Hari ini ibu Liyana mengunjungi Hana dan Radit kerumah mereka.
"Radit mana Han?"
Ibu Liyana bertanya kepada Hana saat melihat Hana duduk sendirian diruang tengah.
"Radit sakit ma"
"Sakit apa?"
Ibu Liyana langsung berdiri dan berjalan menuju kamar Hana dan Radit.
"Radit, Hana badan Radit panas sekali, hidungnya juga mengeluarkan darah, kita harus membawanya kerumah sakit"
"Iya ma, tadi mas Radit hanya bilang pusing"
"Sekarang kamu keluarkan mobil, kita bawa Radit kerumah sakit"
Hidung Radit masih saja mengeluarkan darah. Hana menjadi semakin tidak tenang menyetir mobil. Wajahnya sangat cemas, ia tidak sanggup menatap wajah suaminya yang lemah dan pucat. Ibu Liyana tidak kuasa menahan tangis. Hana begitu cepat melajukan mobilnya.
Jalanan semakin padat. Tapi Hana dengan lincahnya mencari celah untuk jalan. Sesekali ia menengok kebelakang. Ibu Liyana terus berdoa sambil mengganti tissue untuk penyumbat darah di hidung Radit.
"Kamu pasti kuat mas, kamu harus kuat"
Hana menarik nafas dalam-dalam. Dadanya begitu sesak, dia mencoba untuk berkosentrasi mengemudi, dia harus cepat sampai dirumah sakit.

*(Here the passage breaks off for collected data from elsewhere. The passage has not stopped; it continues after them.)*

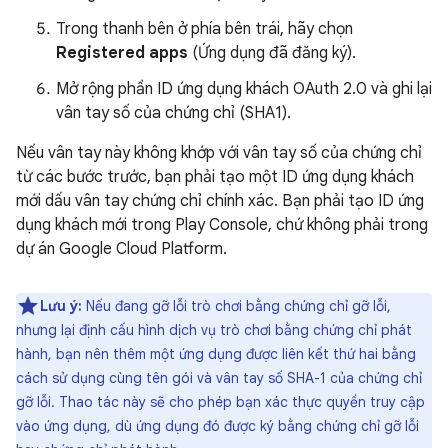
Trong thanh bên ở phía bên trái, hãy chọn
Registered apps
(Ứng dụng đã đăng ký).
Mở rộng phần ID ứng dụng khách OAuth 2.0 và ghi lại
vân tay số của chứng chỉ (SHA1).
Nếu vân tay này không khớp với vân tay số của chứng chỉ
từ các bước trước, bạn phải tạo một ID ứng dụng khách
mới dấu vân tay chứng chỉ chính xác. Bạn phải tạo ID ứng
dụng khách mới trong Play Console, chứ không phải trong
dự án Google Cloud Platform.
Lưu ý:
Nếu đang gỡ lỗi trò chơi bằng chứng chỉ gỡ lỗi,
nhưng lại định cấu hình dịch vụ trò chơi bằng chứng chỉ phát
hành, bạn nên thêm một ứng dụng được liên kết thứ hai bằng
cách sử dụng cùng tên gói và vân tay số SHA-1 của chứng chỉ
gỡ lỗi. Thao tác này sẽ cho phép bạn xác thực quyền truy cập
vào ứng dụng, dù ứng dụng đó được ký bằng chứng chỉ gỡ lỗi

Sesampainya dirumah sakit, dokter segera melakukan pemeriksaan. Setelah banyak melakukan pemeriksaan, Hana tidak yakin dengan diagnosa dokter. Karena dia tidak percaya Radit menderita penyakit. Hana meminta dokter untuk mengulang lagi pemeriksaan. Hasil itu tetap mendianogsa jika Radit terkena penyakit kanker darah.

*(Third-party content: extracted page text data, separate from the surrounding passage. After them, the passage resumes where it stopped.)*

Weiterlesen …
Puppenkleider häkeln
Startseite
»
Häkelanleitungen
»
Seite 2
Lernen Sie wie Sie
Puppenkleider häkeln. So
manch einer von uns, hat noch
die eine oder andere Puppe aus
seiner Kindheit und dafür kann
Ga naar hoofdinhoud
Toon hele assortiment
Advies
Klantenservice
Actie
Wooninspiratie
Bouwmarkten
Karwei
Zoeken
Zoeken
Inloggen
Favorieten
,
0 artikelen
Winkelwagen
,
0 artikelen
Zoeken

Hana merasa nadinya terhenti, dia menghirup nafas dalam-dalam, tak percaya dengan apa yang dia lihat. Dokter memberikan pengobatan antibiotik dan tranfusi darah untuk melawan infeksi penyakit dan menghancurkan sel-sel leukemia dan mengganti ke sel-sel induk yang lebih sehat. Dokter menyarankan pengobatan umum yaitu kemoterapi atau terapi radiasi. Tetapi Hana menolaknya.
Tanpa perawatan, kanker biasanya berakibat kematian dalam waktu singkat. Sedangkan perawatan dapat memperpanjang kelangsungan hidup dan dapat memperbaiki kondisi pasien beberapa waktu.

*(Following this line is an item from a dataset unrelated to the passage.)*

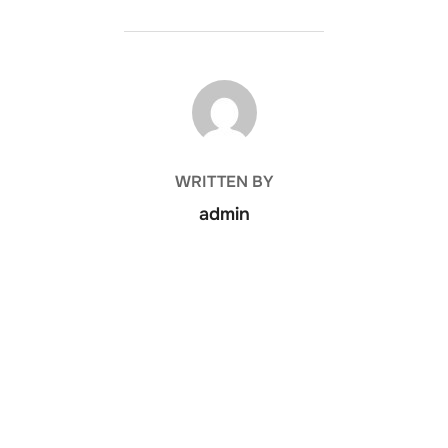
POST AUTHOR
WRITTEN BY
admin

Dengan menarik nafas panjang. Hana tertunduk dan menyerahkan hasil pemeriksaan kepada ibu Liyana. Ibu Liyana membaca cermat dan matanya berair.
"Ma, ini bohongkan?"
Mata Hana merah berkaca-kaca, ibu Liyana memegang kedua tangan Hana, mata mereka saling melihat satu sama lain.
"Ma, ini mimpikan? Tidak nyata "
Ibu Liyana mengalihkan pandangannya ke lantai menahan air mata yang jatuh. Ia tidak tega melihat Hana terluka lagi. Hana berjalan keluar ruangan, tapi ibu Liyana menahannya.
"Kamu yang sabar nak"
Ibu Liyana memeluk anaknya itu dengan erat.
"Mama tahu kamu sangat terluka"
"Hasilnya bohongkan ma"
"Kita serahkan saja kepada Allah. Semoga dokter dapat memberikan pengobatan yang terbaik"
"Radit itu baik-baik saja ma"
"Mama juga tidak ingin Radit sakit, tapi kenyataannya Radit itu sakit"
Hana melepas pelukan ibunya itu dan bergegas keluar dari ruangan. Ibu Liyana hanya bisa menatap Hana dari jauh. Ia merasakan kesakitan Hana yang teramat dalam itu.